Wir werfen noch einen schnellen Blick in die Ausstellung im Gebäude. Doch der nächste Termin wartet. Ich chauffiere den Landrat zum Kreishaus. Zur Dezernentenrunde erscheint er dort sogar fast pünktlich. Bei der Verabschiedung lobt er meinen Fahrstil. Auch wenn er sonst ein ganz ehrlicher und angenehmer Beifahrer war, so denke ich doch, dass er dabei aus reiner Höflichkeit ein wenig geflunkert hat. Aber wenigstens habe ich ihn sicher wieder abgeliefert.
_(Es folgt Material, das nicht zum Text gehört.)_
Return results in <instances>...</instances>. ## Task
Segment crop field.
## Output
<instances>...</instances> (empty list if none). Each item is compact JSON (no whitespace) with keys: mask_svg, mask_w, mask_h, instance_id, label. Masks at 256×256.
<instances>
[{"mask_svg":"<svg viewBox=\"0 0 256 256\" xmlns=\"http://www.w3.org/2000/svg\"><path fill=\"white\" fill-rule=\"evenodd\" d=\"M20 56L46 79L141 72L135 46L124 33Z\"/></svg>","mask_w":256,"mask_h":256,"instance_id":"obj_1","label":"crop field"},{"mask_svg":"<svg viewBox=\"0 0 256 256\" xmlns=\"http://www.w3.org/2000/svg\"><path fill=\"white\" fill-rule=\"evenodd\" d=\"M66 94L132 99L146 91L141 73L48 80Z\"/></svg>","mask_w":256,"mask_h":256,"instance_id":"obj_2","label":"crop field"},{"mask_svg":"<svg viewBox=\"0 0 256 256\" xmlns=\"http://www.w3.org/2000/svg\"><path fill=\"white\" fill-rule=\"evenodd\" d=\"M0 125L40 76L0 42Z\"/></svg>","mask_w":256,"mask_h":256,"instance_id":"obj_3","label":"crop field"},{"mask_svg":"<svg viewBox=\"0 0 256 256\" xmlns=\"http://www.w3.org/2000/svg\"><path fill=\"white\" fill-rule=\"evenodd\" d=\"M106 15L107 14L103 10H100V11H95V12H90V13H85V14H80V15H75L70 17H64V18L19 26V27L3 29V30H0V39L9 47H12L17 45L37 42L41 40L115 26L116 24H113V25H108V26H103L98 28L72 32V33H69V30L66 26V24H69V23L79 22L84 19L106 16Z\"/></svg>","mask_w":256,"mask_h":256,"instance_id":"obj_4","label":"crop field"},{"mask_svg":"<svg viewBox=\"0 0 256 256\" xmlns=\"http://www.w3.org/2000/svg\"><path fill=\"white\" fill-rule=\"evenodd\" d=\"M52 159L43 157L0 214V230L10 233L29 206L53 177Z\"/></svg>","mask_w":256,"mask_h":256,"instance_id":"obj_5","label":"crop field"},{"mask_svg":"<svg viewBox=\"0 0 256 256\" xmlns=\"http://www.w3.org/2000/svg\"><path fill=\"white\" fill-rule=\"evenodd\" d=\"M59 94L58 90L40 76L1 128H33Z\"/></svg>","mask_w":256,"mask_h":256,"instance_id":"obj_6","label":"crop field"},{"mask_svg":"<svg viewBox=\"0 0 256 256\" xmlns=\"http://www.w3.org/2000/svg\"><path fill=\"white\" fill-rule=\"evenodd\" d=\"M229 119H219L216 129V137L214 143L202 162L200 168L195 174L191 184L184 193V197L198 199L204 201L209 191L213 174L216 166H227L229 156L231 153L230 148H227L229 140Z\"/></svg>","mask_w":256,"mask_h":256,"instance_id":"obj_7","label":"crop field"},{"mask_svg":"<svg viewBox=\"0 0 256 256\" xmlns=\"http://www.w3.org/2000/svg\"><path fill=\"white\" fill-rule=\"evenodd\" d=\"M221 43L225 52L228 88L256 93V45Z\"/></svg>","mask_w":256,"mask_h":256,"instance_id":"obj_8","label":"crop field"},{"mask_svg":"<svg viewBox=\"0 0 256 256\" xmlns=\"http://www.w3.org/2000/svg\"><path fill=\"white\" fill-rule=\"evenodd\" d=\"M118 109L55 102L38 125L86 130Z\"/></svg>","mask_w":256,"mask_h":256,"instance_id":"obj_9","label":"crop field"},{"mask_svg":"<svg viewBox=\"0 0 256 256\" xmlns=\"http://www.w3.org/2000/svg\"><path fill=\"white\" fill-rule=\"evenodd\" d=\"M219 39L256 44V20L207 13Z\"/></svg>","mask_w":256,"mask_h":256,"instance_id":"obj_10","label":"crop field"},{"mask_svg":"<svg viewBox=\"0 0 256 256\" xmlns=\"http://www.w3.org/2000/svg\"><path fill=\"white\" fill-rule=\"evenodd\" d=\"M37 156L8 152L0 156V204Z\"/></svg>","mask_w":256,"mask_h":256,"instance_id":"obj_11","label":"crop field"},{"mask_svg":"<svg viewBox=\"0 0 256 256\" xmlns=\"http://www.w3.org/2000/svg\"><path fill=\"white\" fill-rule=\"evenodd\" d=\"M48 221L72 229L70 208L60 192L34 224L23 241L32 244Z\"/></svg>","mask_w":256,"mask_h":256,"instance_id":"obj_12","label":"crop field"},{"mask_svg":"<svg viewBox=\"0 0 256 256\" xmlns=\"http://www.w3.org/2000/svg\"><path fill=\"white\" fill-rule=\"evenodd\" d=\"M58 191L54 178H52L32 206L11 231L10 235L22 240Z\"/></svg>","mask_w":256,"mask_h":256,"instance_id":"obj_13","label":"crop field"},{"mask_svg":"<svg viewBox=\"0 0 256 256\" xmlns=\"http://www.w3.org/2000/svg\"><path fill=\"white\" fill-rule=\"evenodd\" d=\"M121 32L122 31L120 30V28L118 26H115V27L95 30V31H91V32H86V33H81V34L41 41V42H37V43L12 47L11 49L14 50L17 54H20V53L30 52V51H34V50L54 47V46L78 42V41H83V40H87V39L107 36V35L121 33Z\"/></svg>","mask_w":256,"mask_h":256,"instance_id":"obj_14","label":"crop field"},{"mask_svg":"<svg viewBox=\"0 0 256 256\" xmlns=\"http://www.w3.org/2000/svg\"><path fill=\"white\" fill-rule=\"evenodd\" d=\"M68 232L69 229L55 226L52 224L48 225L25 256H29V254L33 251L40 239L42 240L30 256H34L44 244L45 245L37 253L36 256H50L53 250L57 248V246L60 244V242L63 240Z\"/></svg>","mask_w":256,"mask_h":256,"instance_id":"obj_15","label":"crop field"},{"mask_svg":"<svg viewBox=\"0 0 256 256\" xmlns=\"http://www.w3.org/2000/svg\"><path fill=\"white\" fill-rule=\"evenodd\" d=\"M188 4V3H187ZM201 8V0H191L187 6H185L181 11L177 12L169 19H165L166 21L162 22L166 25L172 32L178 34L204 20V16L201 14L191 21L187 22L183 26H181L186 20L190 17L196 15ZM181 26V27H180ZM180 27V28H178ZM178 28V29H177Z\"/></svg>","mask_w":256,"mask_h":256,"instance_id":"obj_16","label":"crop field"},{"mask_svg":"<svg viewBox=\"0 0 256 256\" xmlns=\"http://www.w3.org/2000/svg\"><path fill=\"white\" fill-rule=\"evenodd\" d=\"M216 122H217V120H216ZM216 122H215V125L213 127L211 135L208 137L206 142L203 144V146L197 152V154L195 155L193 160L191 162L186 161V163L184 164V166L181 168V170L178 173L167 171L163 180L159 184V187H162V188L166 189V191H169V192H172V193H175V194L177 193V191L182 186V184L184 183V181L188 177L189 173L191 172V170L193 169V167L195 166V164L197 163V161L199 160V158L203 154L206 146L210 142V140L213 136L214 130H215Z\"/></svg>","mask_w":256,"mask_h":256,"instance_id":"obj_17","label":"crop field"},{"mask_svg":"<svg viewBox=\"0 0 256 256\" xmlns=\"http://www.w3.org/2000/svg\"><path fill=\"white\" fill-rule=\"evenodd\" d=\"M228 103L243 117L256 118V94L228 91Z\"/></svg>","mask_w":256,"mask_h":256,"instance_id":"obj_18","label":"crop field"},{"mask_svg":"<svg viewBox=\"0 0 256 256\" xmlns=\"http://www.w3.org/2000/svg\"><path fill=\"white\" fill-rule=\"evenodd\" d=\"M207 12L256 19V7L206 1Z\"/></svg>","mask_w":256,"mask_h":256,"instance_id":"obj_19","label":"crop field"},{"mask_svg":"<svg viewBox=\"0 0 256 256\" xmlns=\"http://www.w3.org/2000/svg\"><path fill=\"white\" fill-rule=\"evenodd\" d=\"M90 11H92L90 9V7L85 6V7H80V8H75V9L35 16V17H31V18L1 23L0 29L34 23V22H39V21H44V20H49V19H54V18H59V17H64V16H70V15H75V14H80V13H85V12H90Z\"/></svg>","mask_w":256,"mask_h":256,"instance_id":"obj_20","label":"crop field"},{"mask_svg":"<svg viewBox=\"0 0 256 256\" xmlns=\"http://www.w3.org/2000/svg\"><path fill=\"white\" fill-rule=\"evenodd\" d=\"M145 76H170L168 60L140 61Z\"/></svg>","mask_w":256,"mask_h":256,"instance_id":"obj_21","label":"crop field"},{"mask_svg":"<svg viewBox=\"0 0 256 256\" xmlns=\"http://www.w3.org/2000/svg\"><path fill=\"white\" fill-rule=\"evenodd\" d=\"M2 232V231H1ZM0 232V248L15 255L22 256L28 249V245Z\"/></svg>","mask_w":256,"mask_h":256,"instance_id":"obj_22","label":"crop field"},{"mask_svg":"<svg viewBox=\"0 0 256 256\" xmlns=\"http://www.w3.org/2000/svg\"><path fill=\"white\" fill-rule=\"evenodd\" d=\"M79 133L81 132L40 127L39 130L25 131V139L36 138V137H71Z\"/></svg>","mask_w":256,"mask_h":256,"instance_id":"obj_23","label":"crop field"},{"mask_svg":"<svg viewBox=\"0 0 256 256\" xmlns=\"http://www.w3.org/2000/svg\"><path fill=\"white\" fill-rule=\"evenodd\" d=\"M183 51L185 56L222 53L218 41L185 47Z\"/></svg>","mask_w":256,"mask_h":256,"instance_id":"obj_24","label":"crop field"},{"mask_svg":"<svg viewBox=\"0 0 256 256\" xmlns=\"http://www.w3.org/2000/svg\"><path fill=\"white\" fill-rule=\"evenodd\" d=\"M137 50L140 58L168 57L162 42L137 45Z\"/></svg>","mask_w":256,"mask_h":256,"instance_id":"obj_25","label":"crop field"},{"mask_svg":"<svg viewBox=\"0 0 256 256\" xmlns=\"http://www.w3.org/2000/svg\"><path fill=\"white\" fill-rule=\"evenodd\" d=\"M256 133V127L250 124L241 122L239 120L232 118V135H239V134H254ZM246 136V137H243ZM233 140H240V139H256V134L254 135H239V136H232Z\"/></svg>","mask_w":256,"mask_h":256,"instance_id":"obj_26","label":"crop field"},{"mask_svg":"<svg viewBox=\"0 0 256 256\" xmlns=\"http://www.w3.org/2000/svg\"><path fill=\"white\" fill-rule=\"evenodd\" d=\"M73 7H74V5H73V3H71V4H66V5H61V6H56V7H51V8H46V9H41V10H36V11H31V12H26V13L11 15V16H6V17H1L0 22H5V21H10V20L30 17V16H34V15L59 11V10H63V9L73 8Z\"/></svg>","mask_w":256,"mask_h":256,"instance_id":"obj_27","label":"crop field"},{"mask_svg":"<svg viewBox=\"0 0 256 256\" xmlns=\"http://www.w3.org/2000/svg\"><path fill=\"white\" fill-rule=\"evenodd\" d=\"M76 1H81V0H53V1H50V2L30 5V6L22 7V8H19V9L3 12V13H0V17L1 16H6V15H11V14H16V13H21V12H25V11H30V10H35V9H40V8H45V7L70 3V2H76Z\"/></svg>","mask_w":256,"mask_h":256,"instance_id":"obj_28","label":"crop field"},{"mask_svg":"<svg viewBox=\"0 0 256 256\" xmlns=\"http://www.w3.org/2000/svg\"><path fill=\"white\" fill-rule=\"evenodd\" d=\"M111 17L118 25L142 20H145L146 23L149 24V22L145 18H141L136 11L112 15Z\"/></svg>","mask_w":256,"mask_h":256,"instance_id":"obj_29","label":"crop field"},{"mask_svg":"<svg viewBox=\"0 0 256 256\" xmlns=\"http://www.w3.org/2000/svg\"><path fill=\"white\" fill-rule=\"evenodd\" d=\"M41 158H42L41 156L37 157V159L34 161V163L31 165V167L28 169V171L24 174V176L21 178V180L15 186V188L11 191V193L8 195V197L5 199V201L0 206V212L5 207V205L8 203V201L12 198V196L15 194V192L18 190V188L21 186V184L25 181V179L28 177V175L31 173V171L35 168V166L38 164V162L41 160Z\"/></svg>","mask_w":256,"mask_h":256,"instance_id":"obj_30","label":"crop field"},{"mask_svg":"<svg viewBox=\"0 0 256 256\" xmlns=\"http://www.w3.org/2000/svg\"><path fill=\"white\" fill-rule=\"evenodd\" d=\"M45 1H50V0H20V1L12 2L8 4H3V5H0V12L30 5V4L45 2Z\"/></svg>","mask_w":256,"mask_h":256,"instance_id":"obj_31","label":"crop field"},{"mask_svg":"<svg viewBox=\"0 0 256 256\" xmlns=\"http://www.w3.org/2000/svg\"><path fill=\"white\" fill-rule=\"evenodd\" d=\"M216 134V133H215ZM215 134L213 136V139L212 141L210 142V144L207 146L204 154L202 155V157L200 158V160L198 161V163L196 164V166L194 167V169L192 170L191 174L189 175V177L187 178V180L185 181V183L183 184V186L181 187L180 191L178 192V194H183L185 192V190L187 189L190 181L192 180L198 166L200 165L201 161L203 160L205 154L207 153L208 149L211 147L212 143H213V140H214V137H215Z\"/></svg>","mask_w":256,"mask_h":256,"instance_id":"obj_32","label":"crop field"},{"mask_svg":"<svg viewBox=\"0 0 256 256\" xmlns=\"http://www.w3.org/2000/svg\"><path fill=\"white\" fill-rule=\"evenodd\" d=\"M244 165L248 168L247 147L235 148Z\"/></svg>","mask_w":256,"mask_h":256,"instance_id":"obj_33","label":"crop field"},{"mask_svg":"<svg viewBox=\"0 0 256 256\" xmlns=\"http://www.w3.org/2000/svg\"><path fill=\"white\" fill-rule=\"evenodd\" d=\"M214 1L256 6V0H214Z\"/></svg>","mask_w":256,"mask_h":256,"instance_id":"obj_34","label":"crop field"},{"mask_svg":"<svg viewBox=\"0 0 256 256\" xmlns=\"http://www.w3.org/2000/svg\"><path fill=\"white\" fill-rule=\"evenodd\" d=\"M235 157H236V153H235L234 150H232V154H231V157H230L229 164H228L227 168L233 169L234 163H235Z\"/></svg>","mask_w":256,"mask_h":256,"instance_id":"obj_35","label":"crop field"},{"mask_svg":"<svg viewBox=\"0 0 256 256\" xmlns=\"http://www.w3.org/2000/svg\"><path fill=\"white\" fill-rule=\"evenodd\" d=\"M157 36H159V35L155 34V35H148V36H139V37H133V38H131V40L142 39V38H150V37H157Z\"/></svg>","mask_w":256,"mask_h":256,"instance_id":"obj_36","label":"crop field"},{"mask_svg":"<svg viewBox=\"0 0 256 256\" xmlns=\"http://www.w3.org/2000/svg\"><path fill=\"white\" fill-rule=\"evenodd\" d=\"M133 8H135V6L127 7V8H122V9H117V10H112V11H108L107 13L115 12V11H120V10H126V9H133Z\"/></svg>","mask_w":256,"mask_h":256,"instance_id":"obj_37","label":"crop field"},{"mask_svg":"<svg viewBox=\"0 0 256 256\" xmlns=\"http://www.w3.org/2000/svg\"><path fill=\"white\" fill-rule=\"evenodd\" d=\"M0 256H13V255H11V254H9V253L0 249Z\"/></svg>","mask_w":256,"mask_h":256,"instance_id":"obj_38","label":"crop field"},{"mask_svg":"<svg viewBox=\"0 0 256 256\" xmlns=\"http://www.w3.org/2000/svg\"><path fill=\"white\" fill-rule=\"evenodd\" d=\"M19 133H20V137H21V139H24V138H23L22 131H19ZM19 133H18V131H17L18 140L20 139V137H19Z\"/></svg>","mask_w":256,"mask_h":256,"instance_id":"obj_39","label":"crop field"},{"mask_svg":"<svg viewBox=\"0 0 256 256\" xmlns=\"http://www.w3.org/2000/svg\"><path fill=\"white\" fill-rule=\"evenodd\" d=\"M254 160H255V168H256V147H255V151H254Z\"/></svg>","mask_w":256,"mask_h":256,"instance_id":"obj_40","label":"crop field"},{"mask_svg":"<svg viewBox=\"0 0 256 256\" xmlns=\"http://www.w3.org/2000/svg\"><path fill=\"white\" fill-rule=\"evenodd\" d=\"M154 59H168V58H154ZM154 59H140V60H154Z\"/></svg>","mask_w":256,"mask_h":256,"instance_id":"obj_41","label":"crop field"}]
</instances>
In der morgigen Ausgabe können Sie lesen, zu welchen Orten sich Landrats-Herausforderer Frank Berghorn (CDU) hat chauffieren lassen.
Zur Person:
Kai-Uwe Bielefeld wurde am 22. Oktober 1954 in Lüneburg geboren und wuchs dort auf. Nach dem Abitur absolvierte er seinen Zivildienst und studierte anschließend an der Universität Mainz Publizistik und Rechtswissenschaft. Als Referendar arbeitete er in Lüneburg, Stade und Winsen. 1983 legte er sein zweites Staatsexamen ab. Von 1983 bis 1992 war er bei der Bezirksregierung Lüneburg beschäftigt. Im Landkreis Cuxhaven war er 1992 zunächst unter Landrat Martin Döscher der Erste Kreisrat und ab 1. Februar 2004 erster hauptamtlich gewählter Landrat. Seine Wiederwahl erfolgte am 11. September 2011 mit 79,5 Prozent der Stimmen. Der parteilich ungebundene Kai-Uwe Bielefeld wurde diesmal von der SPD nominiert. Er ist verheiratet, hat drei erwachsene Kinder und lebt seit 25 Jahren in Cuxhaven.